### [Exercise directions]
Collect every line in the entries below that contains the string "displayed", and copy each such line in full. Matches must agree in case.

(Beginning of Record set)

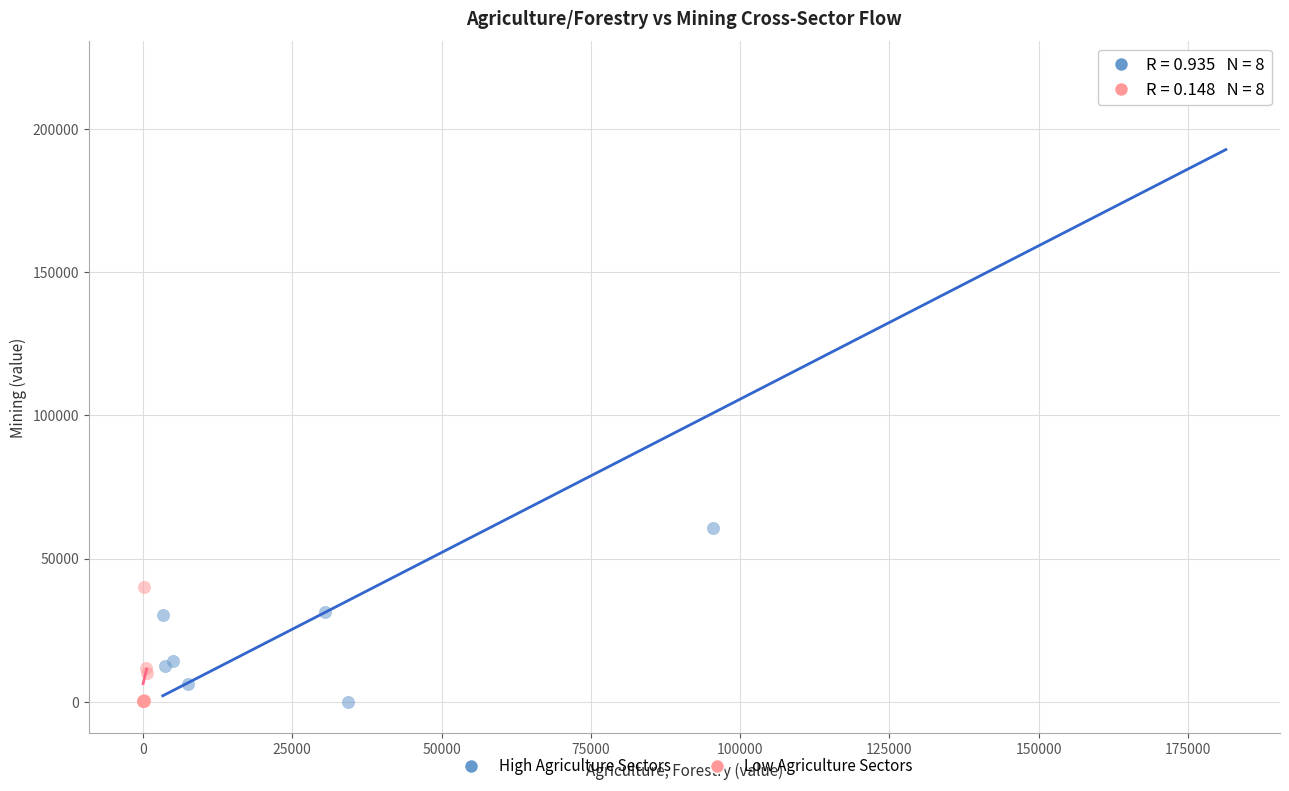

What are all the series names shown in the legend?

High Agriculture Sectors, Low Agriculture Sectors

(End of Record set)
(Beginning of Record set)

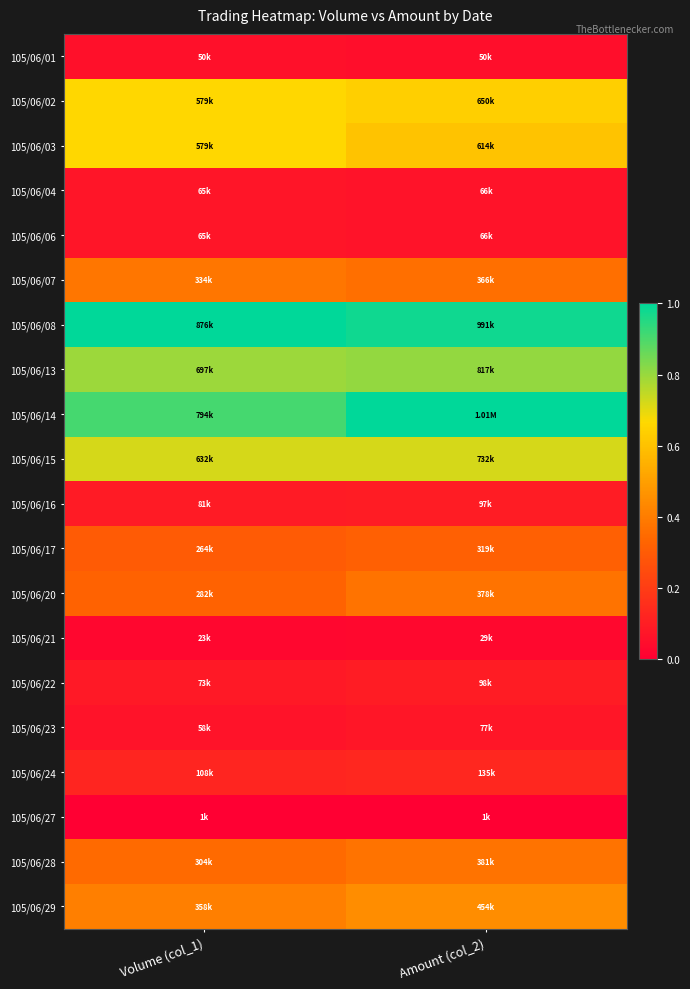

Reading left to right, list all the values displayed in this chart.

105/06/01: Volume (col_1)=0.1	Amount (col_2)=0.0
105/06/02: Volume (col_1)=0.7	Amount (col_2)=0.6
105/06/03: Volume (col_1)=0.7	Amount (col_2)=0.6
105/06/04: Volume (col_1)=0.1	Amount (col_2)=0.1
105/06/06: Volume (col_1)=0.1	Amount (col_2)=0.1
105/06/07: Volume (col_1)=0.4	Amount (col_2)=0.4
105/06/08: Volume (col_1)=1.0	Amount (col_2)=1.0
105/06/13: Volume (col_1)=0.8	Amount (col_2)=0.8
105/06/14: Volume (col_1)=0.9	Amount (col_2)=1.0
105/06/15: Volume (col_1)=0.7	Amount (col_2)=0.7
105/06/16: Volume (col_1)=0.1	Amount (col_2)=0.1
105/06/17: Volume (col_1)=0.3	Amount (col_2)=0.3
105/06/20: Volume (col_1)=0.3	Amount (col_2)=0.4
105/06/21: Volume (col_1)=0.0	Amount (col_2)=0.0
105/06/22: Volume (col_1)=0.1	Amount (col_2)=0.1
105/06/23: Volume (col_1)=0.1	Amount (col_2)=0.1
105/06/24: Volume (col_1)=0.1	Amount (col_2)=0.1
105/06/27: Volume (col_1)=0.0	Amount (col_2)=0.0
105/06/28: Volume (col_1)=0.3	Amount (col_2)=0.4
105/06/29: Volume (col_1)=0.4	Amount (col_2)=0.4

(End of Record set)

### [Answer area]
Reading left to right, list all the values displayed in this chart.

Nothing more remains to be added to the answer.